AWS DataSync

Discover how AWS DataSync can be used to migrate data between file and object storage systems.

AWS DataSync is a tool to migrate data between file storage systems and AWS storage services such as Amazon S3, EFS, and Snowcone devices. It was initially launched in 2018 and has since been expanded to support the migration of cloud-based object storage systems from Google Cloud Storage and Azure Files.

Supported non-AWS storage

AWS DataSync supports migrating files between these non-AWS storage mechanisms with the use of a DataSync agent:

  • NFS: It’s a protocol with roots in the Unix operating system, which is also supported on Windows Servers and Mac. File shares start with nfs://.

  • SMB: It’s a protocol implemented by Windows, Azure Files, and Mac. File shares start with smb://.

  • HDFS: It’s a system within the open-source Apache Hadoop software framework. File shares start with hdfs://.

  • Object Storage: It’s a system that’s supported by Google Cloud Storage and others. File shares are authenticated by a Hash-based Message Authentication Code (HMAC) key.

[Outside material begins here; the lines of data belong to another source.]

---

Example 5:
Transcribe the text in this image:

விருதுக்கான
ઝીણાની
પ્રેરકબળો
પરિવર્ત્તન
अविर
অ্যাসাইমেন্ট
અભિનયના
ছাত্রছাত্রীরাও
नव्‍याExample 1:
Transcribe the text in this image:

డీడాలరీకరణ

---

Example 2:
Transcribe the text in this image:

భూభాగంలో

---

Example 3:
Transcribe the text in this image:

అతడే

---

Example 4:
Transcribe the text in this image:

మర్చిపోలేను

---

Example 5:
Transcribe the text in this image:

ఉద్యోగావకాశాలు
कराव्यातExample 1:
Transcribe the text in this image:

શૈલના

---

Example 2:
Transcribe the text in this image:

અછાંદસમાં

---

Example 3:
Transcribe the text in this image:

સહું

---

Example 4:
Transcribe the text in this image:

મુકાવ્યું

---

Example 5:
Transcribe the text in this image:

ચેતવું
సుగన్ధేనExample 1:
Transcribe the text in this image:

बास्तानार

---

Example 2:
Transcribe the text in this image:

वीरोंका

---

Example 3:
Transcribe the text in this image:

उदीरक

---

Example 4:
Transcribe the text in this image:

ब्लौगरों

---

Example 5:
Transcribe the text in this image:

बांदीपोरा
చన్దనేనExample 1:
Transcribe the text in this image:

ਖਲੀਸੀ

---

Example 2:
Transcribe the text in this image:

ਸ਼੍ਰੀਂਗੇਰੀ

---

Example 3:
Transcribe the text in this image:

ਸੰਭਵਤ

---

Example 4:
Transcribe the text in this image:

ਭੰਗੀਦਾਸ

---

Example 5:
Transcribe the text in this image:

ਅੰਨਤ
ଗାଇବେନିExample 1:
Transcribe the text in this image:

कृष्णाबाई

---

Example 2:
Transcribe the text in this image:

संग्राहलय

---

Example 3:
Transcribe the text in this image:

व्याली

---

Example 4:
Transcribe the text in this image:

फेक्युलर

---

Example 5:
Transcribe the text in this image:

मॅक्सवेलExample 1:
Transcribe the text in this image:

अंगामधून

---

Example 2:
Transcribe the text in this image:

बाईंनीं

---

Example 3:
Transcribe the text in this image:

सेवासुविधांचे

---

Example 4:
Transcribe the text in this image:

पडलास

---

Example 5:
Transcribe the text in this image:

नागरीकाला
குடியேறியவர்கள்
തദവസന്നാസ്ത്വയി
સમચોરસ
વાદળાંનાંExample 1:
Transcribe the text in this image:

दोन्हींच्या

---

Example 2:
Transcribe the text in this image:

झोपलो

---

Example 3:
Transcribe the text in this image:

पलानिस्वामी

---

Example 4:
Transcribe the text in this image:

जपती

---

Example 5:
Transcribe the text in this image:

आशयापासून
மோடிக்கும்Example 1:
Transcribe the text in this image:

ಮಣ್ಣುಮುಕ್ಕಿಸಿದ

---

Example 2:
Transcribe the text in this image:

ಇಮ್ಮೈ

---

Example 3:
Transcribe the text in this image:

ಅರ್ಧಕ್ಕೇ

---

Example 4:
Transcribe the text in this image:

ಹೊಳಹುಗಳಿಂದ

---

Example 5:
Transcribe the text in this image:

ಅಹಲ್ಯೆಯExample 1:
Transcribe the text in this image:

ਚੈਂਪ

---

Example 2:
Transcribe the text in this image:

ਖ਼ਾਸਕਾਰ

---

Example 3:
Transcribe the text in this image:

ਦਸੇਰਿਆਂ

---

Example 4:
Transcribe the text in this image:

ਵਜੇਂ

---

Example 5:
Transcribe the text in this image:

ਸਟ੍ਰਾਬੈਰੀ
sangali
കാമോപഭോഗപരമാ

In most cases, those who use the above file storage mechanisms with AWS DataSync already have data on physical devices that support one or more of these protocols. For example, organizations’ IT departments might have on-premise infrastructure that uses NFS, SMB, or HDFS to share files.

Supported AWS storage

AWS DataSync supports the transfer of data between these AWS storage services:

  • S3: Launched in 2006, S3 is one of the most popular AWS services and is considered a scalable and cost-effective way to store a variety of objects. Amazon’s Data Lake on AWS architecture recommends S3 as the centralized location to store data of all formats.

  • EFS: Launched in 2016, EFS is a cloud storage service that supports the NFS ...